Apart from the United States, for which a similar body has been created, the ARC (Airlines Reporting Corporation), all the other countries, with the exception of those for which IATA considered it impossible to implement the BSP due to administrative and financial rules that are not compatible with international monetary exchanges, such as Algeria, Sudan or North Korea, now have the BSP.
However, the BSP belongs to IATA, i.e. the airlines, and the airlines are constantly repatriating the proceeds of sales held by travel agents as quickly as possible. For the latter, cash flow is an integral part of their economic system. The BSP’s payment methods, between 15 and 30 days after the end of the month of issue, allowed travel agents to have a welcome cash flow, even if it did not belong to them.

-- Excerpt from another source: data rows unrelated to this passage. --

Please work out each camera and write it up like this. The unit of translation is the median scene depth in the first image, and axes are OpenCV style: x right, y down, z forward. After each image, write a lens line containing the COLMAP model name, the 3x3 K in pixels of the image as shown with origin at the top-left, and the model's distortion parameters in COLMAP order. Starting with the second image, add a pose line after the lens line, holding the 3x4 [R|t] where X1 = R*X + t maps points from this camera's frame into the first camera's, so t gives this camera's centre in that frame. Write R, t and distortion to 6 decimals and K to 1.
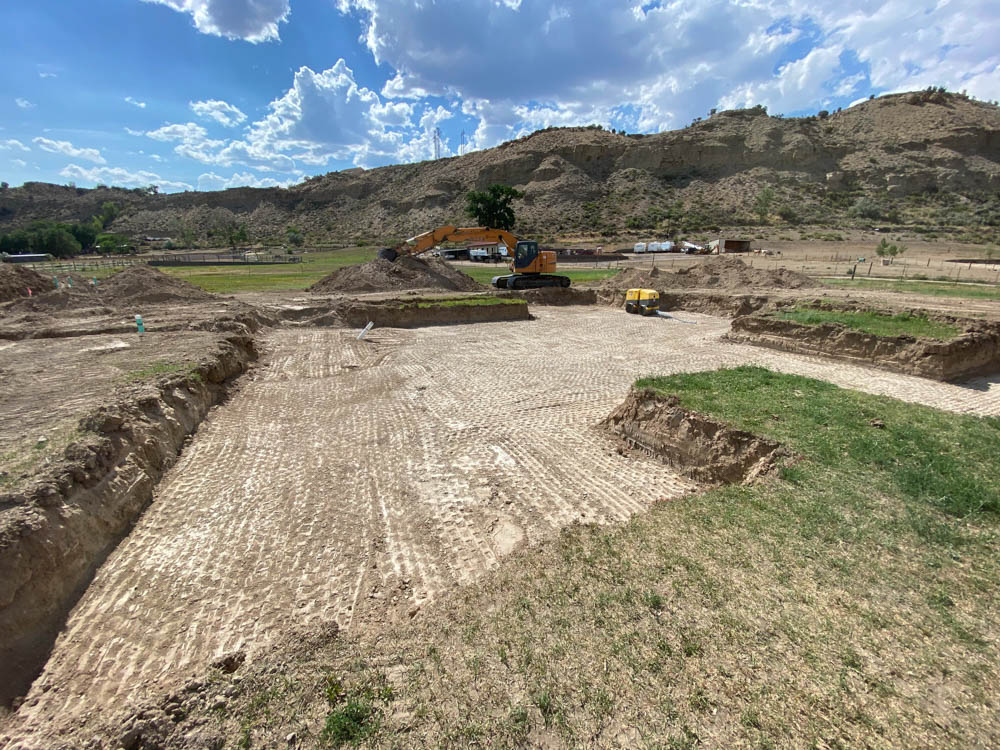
lens RADIAL K [[411.5, 0, 506.3], [0, 411.5, 378.5], [0, 0, 1]] dist [0.000784, -0.014130]
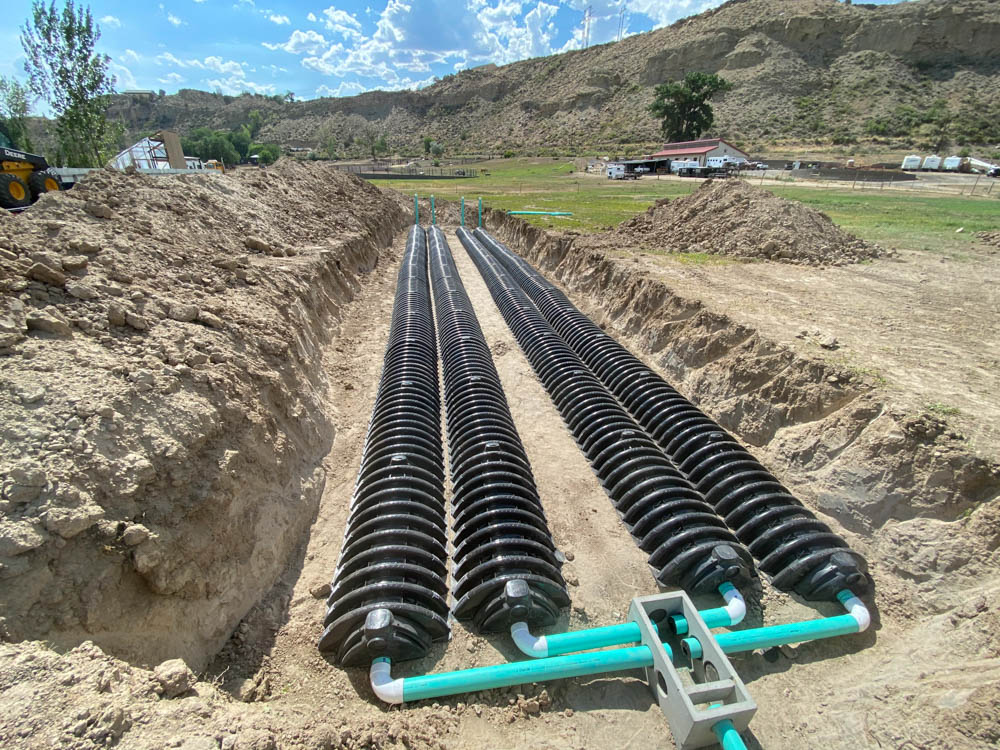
lens RADIAL K [[404.5, 0, 500.0], [0, 404.5, 375.0], [0, 0, 1]] dist [0.000359, -0.014143]
pose [[0.973625, 0.106491, -0.201779, -0.138593], [-0.068836, 0.980285, 0.185209, -0.019152], [0.217524, -0.166435, 0.961760, 0.073751]]
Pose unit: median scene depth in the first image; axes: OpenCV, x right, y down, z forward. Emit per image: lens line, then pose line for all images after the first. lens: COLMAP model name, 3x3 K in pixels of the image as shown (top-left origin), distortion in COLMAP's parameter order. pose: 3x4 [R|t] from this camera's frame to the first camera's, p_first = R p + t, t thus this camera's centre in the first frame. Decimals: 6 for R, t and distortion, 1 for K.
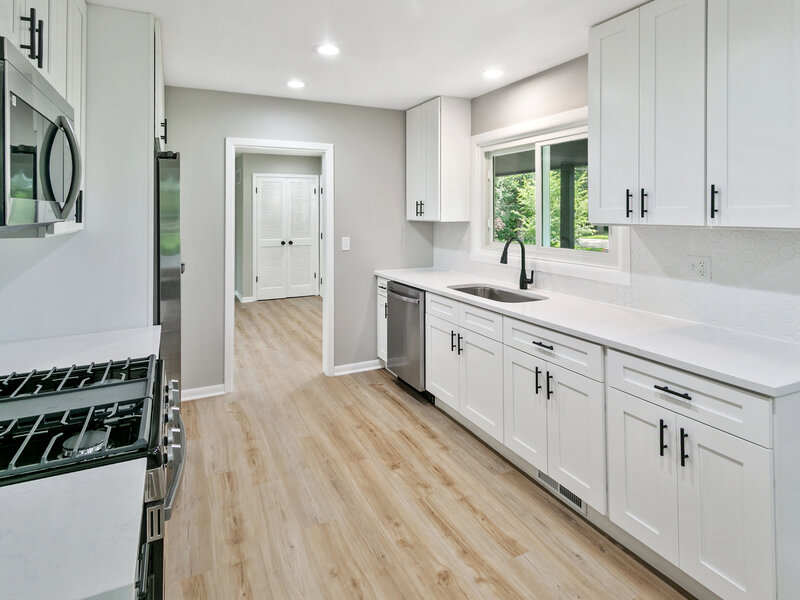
lens RADIAL K [[455.7, 0, 398.1], [0, 455.7, 277.8], [0, 0, 1]] dist [0.003999, -0.000289]
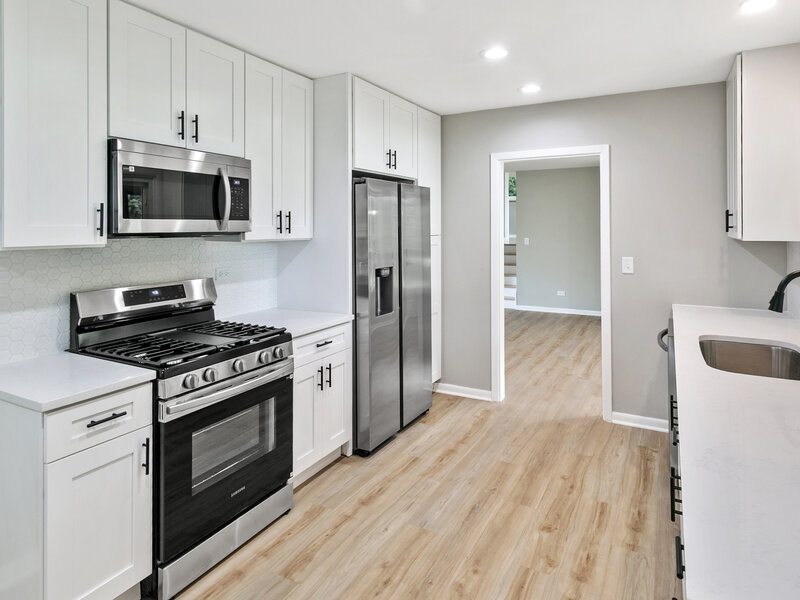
lens RADIAL K [[492.5, 0, 400.0], [0, 492.5, 300.0], [0, 0, 1]] dist [0.004470, -0.000484]
pose [[0.587869, 0.126675, -0.798977, 0.533042], [-0.120852, 0.990332, 0.068093, -0.035488], [0.799878, 0.056528, 0.597494, 0.226161]]
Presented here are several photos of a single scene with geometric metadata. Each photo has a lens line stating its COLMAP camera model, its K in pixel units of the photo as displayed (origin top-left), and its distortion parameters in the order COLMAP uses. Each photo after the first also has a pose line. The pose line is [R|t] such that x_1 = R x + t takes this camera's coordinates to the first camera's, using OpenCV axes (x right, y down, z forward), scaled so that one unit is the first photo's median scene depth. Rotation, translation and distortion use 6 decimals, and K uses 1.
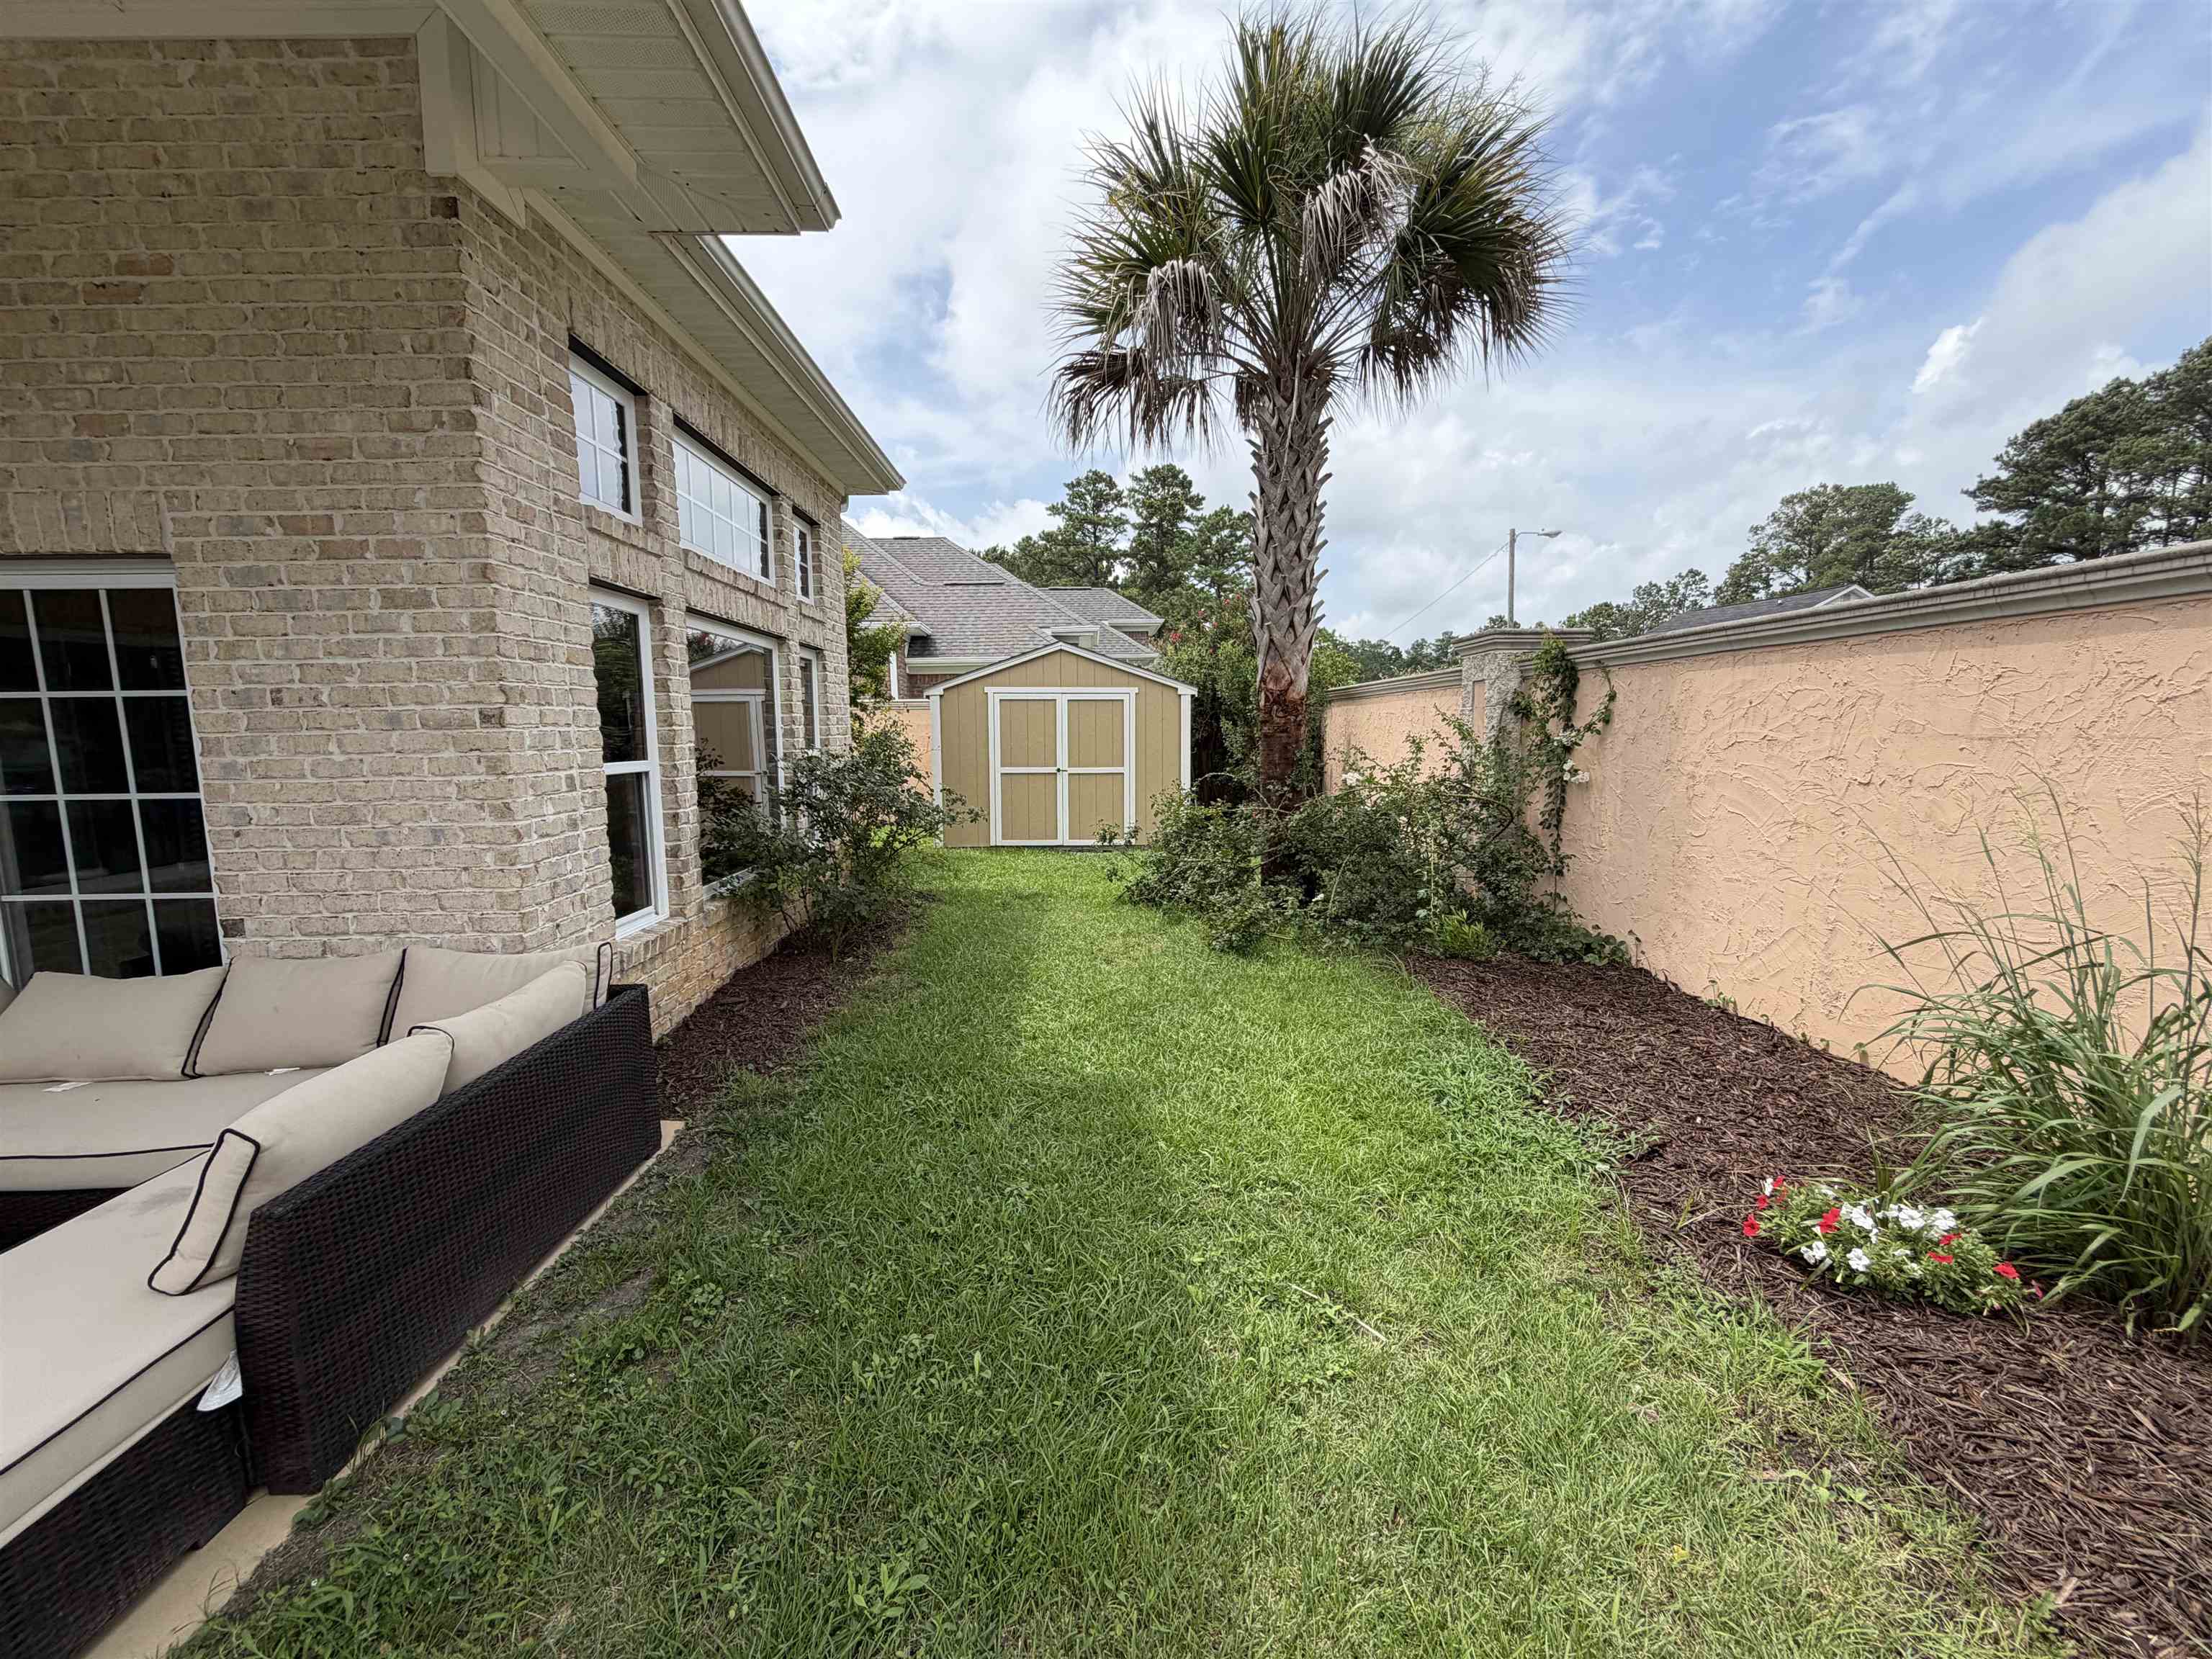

This advantage was all the more important as airlines gradually eliminated all commissions from their distributors. These commissions, between 7% and 9%, have been replaced by fees paid directly by customers. What we learn from the Voyages Pros article is that IATA will unify the rules for repatriating money throughout the world.
It goes without saying that this measure is the prelude to a real-time withdrawal of the money collected by travel agents, all electronically. This is the stumbling block. On the one hand, carriers want to collect their money as soon as possible, thinking that it is better in their accounts than with their distributors, and the latter will no longer have the flexibility to give even a few lines of credit to very large companies that pay at the end of the month.
If, as is very likely, IATA succeeds, how then will companies still be able to ask for bank guarantees from travel agents? It is not clear on what grounds they could be justified. Nor do we see why carriers should continue not to pay their distributors, whom they unquestionably need. It should be remembered that direct purchases by customers from airlines represent only 30% of the total, the rest being done via travel agents, including very large consolidators. The generalization of electronic operations has not changed anything.
A period of tension is beginning. The response of distributors will undoubtedly be complicated because they do not have a strike force of equivalent weight to that of the companies. But they will be justified in asking operators to join guarantee funds that will ensure the successful completion of the transport purchased by customers via their travel agents. So far, airlines have managed to postpone the implementation of such a guarantee, but pressure from distributors and customers on political authorities could well lead the latter to legislate on the matter. And we know that in this case they have a heavy hand.